Starbucks Corporation (NASDAQ:SBUX) is trading at $73.70 as of this writing and is down almost 7% since the end of 2013. Does this present a buying opportunity for long-term investors?. This article presents a few reasons why Starbucks is getting interesting. Let us get into the details.
Nearing All Time High Yield: As shown in the chart below, Starbucks' current yield of 1.40% is more than its average yield of 1.25%. The highest yield level of 1.56% is not far off either. Obviously Starbucks is still in its infancy when it comes to paying dividends but before you laugh at the paltry 1.40% yield, take a look at the section below.
Scorching Dividend Growth:
- Since dividend initiation in 2010, Starbucks has increased dividends every single year.
- The average dividend growth rate stands at 32% as the table below shows.
- The table below assumes the dividend payments for the 4 quarters in 2014 as 26 cents for the first 3 quarters and 30 cents for the last quarter. That means an assumed dividend growth of 15% when the company announces its new dividend in October/November 2014.
- Given the room in payout ratio and free cash flow, investors can expect the dividend growth rate to be near 20% for the next few years.
(Source: Data from Yahoo Finance)
Trailing Earnings and Free Cash Flow:
- No, Starbucks is not paying a dividend of $1.02 when it is only earning 15 cents. And a big no, if you are worried about the company's sustainable earnings.
- The "official" earning per share took a severe beating due to the charges associated with the litigation settlement with Mondelez International (NASDAQ:MDLZ).
- If we look at "regular" earnings through day to day operations, the last four quarterly EPS were 51 cents, 55 cents, 63 cents, and 71 cents. That brings the trailing twelve months earnings per share to $2.40. The payout ratio based on this number is 42%.
- Outstanding shares count is at 755 million and current quarterly dividend per share is 26 cents. That means a quarterly dividend commitment of $196 million.

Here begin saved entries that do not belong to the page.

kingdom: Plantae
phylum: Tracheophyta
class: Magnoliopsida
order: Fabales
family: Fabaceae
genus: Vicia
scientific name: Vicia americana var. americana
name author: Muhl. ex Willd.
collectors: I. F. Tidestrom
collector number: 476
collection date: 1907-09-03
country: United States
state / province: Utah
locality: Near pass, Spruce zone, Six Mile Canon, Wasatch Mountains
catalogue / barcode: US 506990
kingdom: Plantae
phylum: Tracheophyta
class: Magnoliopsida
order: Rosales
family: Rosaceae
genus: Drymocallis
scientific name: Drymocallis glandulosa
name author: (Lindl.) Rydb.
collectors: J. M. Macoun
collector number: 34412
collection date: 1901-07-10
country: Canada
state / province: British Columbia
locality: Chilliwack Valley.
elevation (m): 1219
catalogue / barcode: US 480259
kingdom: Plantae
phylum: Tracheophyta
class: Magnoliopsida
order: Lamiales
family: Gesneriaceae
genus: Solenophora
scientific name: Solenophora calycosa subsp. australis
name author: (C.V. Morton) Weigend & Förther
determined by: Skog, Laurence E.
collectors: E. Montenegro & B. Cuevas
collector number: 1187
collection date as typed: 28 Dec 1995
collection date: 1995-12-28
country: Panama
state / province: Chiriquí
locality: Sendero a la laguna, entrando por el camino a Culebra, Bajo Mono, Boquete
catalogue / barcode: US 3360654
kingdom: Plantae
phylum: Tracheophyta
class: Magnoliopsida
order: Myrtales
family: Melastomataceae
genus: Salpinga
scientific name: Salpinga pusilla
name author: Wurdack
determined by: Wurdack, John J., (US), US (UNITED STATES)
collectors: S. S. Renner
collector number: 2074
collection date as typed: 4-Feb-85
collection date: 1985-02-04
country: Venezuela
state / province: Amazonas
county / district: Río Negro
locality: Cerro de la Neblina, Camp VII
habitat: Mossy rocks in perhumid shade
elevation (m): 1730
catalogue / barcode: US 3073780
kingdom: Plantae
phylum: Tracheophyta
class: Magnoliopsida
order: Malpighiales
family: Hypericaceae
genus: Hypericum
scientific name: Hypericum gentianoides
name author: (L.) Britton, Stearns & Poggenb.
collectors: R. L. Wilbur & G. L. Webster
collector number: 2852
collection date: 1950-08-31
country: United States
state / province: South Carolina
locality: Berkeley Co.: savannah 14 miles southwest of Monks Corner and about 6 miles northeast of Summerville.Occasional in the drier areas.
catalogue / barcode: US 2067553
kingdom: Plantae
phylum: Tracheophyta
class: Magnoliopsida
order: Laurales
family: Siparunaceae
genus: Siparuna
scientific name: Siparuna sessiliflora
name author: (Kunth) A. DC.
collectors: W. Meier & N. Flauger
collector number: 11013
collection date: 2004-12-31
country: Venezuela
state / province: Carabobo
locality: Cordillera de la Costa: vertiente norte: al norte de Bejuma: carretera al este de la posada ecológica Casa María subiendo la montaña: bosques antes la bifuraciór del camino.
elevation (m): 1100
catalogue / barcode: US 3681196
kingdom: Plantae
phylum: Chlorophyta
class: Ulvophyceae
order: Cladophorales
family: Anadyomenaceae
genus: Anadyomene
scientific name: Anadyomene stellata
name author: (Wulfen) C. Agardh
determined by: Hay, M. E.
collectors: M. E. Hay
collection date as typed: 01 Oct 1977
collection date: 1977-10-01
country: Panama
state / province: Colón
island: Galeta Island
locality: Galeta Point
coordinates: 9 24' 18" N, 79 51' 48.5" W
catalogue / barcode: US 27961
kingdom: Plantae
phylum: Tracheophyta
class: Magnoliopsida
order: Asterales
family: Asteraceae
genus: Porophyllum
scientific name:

- Even taking the recent litigation charges into account, the five year quarterly average free cash flow stands at $187 million. In other words, the dividend is sufficiently covered by regular free cash flow. Investors must also remember that since the company is still striving for growth, the expenses are on the high side.
- 28 analysts on Yahoo Finance have an average price target of $88, which represents nearly 20% upside from here.
- Marketwatch.com lists a similar price target from same number of analysts.
- Trefis.com has a price target equal to the current market price.
- The table below shows what the 5 year yield on cost would look like if Starbucks increases dividends at 10% per year, which is much lower than the current average discussed already.
- In five years, the yield on cost is very likely to double for an investor buying today. That should also put the yield on this stock well above the market average.
- Even if we assume no growth in earnings per share, the expected 2019 annual dividend per share of $1.74 is well covered based on current EPS of $2.40.
(Source: Current share price and dividend from Yahoo Finance)
Forward Looking Analysis:
- Earnings: Earnings are estimated to grow at 20% per year for the next 5 years. This gives Starbucks a PEG of 1.3 versus the industry's 1.7.
- CEO's Vision: When Howard Schultz speaks we better listen, as he is regarded as one of the best CEOs today. He recently talked about Starbucks' target of achieving $100 billion market cap. The company plans to achieve this by tapping into the emerging markets for coffee growth and by aggressively expanding into the tea industry. The company plans to open 20 more tea stores in the U.S. by the end of fiscal 2014.
- Beer and Wine: Coffee, drinks, and money. Can it get any better? Starbucks is rolling out beer and wine throughout its stores in the U.S. This is coming after the company strategically tested this concept in a few important locations, like Chicago and Atlanta. Even though it is too early to put in a specific target for this section, this move should ease investors' concerns about the company's over-reliance on coffee.
Conclusion: Starbucks is a bit attractive here but this is not to suggest going full steam. Consider buying on dips to $70 and below for two reasons: a) The stock has bounced up from the $70 level multiple times in the last two years. b) The yield will get much closer to 2% based on the dividend increase (30 cents/quarter) expected towards the end of 2014.
If you are looking for stocks that have current yield, dividend growth, and capital growth potential, you are not going to find too many better alternatives. With McDonald's Corporation's (NYSE:MCD) future being repeatedly questioned, Starbucks might present a nice alternative for investors in the food services sector.
Disclosure: I am long MCD. I wrote this article myself, and it expresses my own opinions. I am not receiving compensation for it (other than from Seeking Alpha). I have no business relationship with any company whose stock is mentioned in this article.